__Текст интервью__

━━━━━━━━━━━━━━━━━━━━━━━━━━━━━━

Так вот, найдя свой такой революционный жанр, отец уже никогда от него не отступал. И я могу точно сказать — сейчас в мире нет ни одного иллюзиониста-манипулятора, в чьем репертуаре не было бы хотя бы трех-четырех трюков Арутюна Акопяна. А придумал их он больше тысячи. Он с одной колодой карт мог показать минимум пятьсот фокусов!

— В ваш репертуар тоже входили трюки отца?

— Нет, у меня не было ни одного трюка из его репертуара. Понимаете, важно не то, что показывает иллюзионист. Дело в его образе. У артиста должна быть своя маска. А уже у маски — свой репертуар. Поэтому я всегда говорю про себя: "Амаяк Акопян не показывает фокусы, трюки выполняют его персонажи". Если просто заниматься копированием трюков, то за копией не будет личности. Но еще мальчиком я понял, что повторить трюк можно, но повторить личность нельзя. Так что у меня были, скажем так, фантазии на тему трюков Арутюна Акопяна.

— Интересно, как рождались те его трюки? Это был плод блестящей фантазии или вспышка озарения в результате долгих и напряженных поисков?

— Безусловно, и богатая фантазия, и наитие играли свою роль. Кроме того, поскольку среди манипуляционных трюков есть много классических, своего рода золотой репертуар, то папа развивал его, создавал множество своих версий. У отца в программе был такой обязательный фрагмент — я его называю "иллюзионное буриме". На сцене он снимал с себя пиджак или фрак, засучивал рукава и предлагал повторить трюки не со своими предметами, а взятыми у публики. Брал у кого-нибудь что-нибудь — платок, сигарету, зажигалку, газету — и показывал все то же самое. Вот тут стоял просто страшный визг от восторга, потому что так рисковать мог себе позволить только очень большой мастер. Конечно, у отца был большой сценический опыт. Но у него были уникальные от природы руки, которые позволяли творить подобное.

— В чем же была неповторимость рук Арутюна Акопяна?

— Папины руки были удивительно чувствительными — например, когда у него брали кровь из пальца, он какое-то время не мог выступать. Касаясь рубашки каждой карты из карточной колоды, он мог определить, какая карта у него под пальцами. Правда, трюки с игральными картами он показывал в приватной обстановке, ибо на сцене в то время они не приветствовались.

— Можете раскрыть секрет, каким образом узнать ту или иную карту?

— Во-первых, для трюков подбирается особая колода. Еще у папы был специальный код, он делал своего рода татуировку на картах — иголкой наносил на них точечки в нужном порядке так, чтобы пальцами можно было определить любую карту. Еще вот какая анатомическая деталь. Папа в детстве в Армении подрабатывал на рынке — время-то было голодное. И он в сильную жару продавал холодную воду в крынках. Вода, естественно, в течение дня грелась. И однажды какой-то покупатель отвесил папе оплеуху с криком: "Ты что продаешь теплую воду?!" Папа упал и сломал себе на правой руке мизинец. Но фаланги пальца после перелома неправильно срослись, и поэтому мизинец по форме стал напоминать большой рыболовный крючок. Благодаря этому папа мог держать в правой руке две колоды и манипулировать ими. Почти сто листов карт! Вот какие метаморфозы устраивает иногда судьба.

━━━━━━━━━━━━━━━━━━━━━━━━━━━━━━

__Приложенный список__
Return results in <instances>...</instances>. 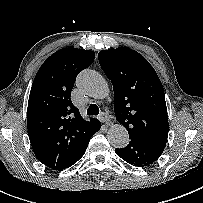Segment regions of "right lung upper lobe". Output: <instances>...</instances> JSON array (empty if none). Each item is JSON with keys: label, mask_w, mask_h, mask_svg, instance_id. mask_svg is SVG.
Instances as JSON below:
<instances>
[{"label": "right lung upper lobe", "mask_w": 203, "mask_h": 203, "mask_svg": "<svg viewBox=\"0 0 203 203\" xmlns=\"http://www.w3.org/2000/svg\"><path fill=\"white\" fill-rule=\"evenodd\" d=\"M94 57L90 50L63 48L41 65L33 81L28 136L37 159L52 169L69 167L98 126L97 119L85 121L70 98L77 74Z\"/></svg>", "instance_id": "obj_1"}]
</instances>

━━━━━━━━━━━━━━━━━━━━━━━━━━━━━━

__Требования к упражнению__
1. Повторите дословно отрывок из интервью об Арутюне Акопяне между словами "Так вот, найдя" и "минимум пятьсот фокусов!", включая их.
2. Пожалуйста, продолжите интервью об Арутюне Акопяне после его последней фразы.
Список — отдельный материал, с интервью он не связан.

__Ответы по заданиям__
1.
Так вот, найдя свой такой революционный жанр, отец уже никогда от него не отступал. И я могу точно сказать — сейчас в мире нет ни одного иллюзиониста-манипулятора, в чьем репертуаре не было бы хотя бы трех-четырех трюков Арутюна Акопяна. А придумал их он больше тысячи. Он с одной колодой карт мог показать минимум пятьсот фокусов!

2.
Папа круглый год ходил в тонких лайковых перчатках. Лишний раз ему нельзя было, скажем, забить гвоздь. Он, конечно, умел это делать, но мы всей семьей его от этого отгораживали. Конечно, как и для музыкантов — пианистов, скрипачей, виолончелистов, для иллюзионистов руки — это их хлеб. Но руки отца были просто божественным инструментом. Знаете, иллюзионистов-манипуляторов ведь немало. Но таких рук сейчас нет. Без малейшего преувеличения — папины руки были достоянием всей страны. Неслучайно ими, можно так в хорошем смысле сказать, "потчевали" и высокую иностранную публику.

— Но и без отличной памяти артисту тоже было не обойтись.

— Конечно. У папы был такой интересный трюк — на сцене и в зрительном зале раздавались программки-календари, в том числе старые, и по желанию публики он называл любой день недели, число и месяц любого года. Хотя у папы и здесь был свой код, который помогал быстро вычислять нужную дату, но при этом память на числа у него была совершенно уникальная.

— А каким был обычный день Арутюна Амаяковича?

— Папа мог репетировать 24 часа в сутки. Может быть, я скажу тривиальную вещь, но это был фанатизм. Было бы в сутках 48 часов — он бы и все это время отдавал работе. Он не переставал репетировать даже на отдыхе, в воде, лежа на морской волне. Даже когда папа умирал и, по существу, простился со всеми близкими и родными, у него продолжали работать только руки. Он лежал и манипулировал пальцами, в которых держал карты. Душа уходила, но мышечная память еще оставалась, и руки по-прежнему были отданы любимой профессии. Это фантастический, жуткий по своему драматизму эпизод, который до сих пор у меня перед глазами.

Но меня потрясала не только его любовь к ремеслу, но и любовь к простой публике, которая папу просто обожала. Его сразу узнавали везде — на улице, на пленэре, в магазинах, на рынках. И публика постоянно требовала от него продолжения сценического блеска. Это объяснимо: одно дело, когда вы по телевизору видите любимого артиста, выступающего на сцене, и другое дело — когда вот он живьем перед вами.

— "Товарищ Акопян, сделайте нам чудо!"

— Совершенно верно! Но он никогда и никому не отказывал. И вот это было поразительно!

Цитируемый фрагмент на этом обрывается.